Die Firma ist auch flexibel
Und so kann ich mit den heutigen Tagebucheintrag mit einer kleinen Anekdote beenden: Grundsätzlich haben König Arthur und ich jeden Tag um 12 Uhr einen Status-Telefon-Call mit den Oberarchitekten, etwa Deryck. (12 Uhr, weil die Oberarchitekten zu allen anderen Zeiten bereits ausgebucht sind, ausser vielleicht noch Morgens oder Abends um 7) Am Freitag hatte dieser aber überhaupt keine Zeit und hat das Statusmeeting deswegen auf 16:30 Uhr verschoben.
König Arthur und ich haben deshalb nach dem Mittagessen beschlossen, (jeder zu sich) nach Hause zu gehen und dort weiterzuarbeiten. Auch das ist in meiner Firma völlig legitim und niemand wird Dich komisch ansehen, wenn du um 12:30 nach Hause gehst (natürlich solltest Du am Nachmittag kein wichtiges Meeting mehr haben, bei dem Du vor Ort sein musst).

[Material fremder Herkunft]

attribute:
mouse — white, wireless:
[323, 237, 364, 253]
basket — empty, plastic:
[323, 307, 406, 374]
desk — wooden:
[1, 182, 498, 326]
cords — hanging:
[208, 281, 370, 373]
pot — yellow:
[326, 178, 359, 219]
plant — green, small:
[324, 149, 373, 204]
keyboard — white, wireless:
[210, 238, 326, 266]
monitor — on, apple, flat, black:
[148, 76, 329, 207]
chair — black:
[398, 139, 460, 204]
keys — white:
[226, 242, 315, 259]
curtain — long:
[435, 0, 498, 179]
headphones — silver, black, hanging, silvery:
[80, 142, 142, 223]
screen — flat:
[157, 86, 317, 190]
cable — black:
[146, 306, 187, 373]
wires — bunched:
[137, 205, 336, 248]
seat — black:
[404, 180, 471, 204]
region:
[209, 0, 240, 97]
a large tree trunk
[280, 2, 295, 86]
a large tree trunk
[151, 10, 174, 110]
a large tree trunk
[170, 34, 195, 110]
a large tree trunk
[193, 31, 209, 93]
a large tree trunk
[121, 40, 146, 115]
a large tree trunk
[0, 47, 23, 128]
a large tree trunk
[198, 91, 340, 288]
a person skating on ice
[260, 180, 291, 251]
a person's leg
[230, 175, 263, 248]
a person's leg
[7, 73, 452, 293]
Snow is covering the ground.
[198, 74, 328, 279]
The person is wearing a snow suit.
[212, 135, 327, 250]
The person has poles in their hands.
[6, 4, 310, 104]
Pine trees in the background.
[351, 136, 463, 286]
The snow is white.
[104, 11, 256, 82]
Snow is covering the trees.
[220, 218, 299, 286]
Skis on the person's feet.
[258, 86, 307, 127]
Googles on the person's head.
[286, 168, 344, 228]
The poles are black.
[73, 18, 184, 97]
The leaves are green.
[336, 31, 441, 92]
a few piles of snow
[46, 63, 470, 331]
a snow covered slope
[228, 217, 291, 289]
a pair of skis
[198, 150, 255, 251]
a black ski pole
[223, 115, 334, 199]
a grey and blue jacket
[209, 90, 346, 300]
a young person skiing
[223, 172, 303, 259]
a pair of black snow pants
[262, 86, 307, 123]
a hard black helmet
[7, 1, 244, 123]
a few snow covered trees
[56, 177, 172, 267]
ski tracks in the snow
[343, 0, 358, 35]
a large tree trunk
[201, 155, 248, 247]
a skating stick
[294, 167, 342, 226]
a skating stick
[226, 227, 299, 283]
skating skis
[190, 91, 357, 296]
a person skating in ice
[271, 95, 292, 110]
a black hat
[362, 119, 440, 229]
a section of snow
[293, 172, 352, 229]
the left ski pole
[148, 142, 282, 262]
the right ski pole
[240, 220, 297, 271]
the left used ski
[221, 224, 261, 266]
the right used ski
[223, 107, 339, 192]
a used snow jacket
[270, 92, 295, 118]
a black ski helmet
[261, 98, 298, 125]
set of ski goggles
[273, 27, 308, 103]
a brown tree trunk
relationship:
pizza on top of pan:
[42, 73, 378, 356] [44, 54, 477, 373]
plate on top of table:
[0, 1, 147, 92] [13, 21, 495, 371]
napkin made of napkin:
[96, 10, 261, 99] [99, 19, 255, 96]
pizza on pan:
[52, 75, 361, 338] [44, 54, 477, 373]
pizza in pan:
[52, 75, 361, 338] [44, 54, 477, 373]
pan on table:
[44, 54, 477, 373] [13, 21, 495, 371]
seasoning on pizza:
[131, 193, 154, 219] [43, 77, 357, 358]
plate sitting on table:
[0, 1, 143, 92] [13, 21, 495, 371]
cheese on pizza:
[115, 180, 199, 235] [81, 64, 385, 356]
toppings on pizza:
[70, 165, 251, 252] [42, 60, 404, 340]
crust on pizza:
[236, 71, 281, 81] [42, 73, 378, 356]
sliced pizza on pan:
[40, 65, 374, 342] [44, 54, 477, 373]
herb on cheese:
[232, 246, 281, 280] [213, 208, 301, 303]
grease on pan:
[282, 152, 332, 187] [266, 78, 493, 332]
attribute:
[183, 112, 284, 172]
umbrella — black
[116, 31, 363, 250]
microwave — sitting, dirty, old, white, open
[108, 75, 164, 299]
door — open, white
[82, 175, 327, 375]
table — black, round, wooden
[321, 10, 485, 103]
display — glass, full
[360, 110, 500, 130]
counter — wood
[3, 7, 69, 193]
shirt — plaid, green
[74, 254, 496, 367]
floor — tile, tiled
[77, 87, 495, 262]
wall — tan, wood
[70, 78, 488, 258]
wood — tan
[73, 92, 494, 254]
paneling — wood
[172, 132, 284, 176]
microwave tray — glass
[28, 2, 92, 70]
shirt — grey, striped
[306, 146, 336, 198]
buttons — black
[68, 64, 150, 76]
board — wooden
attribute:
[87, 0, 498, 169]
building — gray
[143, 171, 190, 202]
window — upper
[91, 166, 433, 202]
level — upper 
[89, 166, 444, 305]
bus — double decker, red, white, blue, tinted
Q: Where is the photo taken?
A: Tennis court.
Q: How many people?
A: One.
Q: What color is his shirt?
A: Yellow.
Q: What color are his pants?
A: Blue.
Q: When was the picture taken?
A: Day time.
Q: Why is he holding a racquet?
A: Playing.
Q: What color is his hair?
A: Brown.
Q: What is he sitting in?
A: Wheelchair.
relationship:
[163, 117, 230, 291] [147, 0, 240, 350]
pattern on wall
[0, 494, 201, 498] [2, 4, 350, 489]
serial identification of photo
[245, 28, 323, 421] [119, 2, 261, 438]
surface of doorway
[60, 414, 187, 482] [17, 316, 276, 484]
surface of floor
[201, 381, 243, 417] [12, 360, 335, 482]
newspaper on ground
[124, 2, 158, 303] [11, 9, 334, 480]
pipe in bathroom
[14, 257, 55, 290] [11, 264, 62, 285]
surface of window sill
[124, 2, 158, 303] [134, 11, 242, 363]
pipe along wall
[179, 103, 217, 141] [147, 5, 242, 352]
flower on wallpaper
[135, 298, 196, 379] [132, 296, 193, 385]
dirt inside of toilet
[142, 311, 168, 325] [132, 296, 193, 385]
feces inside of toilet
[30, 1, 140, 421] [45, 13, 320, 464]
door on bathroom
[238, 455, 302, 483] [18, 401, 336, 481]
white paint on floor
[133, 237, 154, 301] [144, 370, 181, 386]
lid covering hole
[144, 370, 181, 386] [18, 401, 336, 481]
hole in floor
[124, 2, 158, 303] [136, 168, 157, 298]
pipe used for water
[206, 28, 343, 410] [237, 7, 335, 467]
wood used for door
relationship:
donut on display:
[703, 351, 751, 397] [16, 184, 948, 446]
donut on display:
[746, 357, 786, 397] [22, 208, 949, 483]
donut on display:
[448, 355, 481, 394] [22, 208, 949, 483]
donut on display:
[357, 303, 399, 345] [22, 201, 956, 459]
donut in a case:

Um 16:30 Uhr hatte Deryck zwar immer noch keine Zeit, ich habe aber einen neuen Mitstreiter kennengelernt, der mich ab nächster Woche unterstützen wird. Ich brauche noch einen passenden Namen für ihn. Wie es scheint, kommt er aus Frankreich, weshalb ich dachte, Monsieur Baguette sei passend. Was meinen Sie?
So sitze ich also hier, schreibe diese Zeilen und bin gespannt, was nächste Woche bei Kunden passieren wird. Spannend!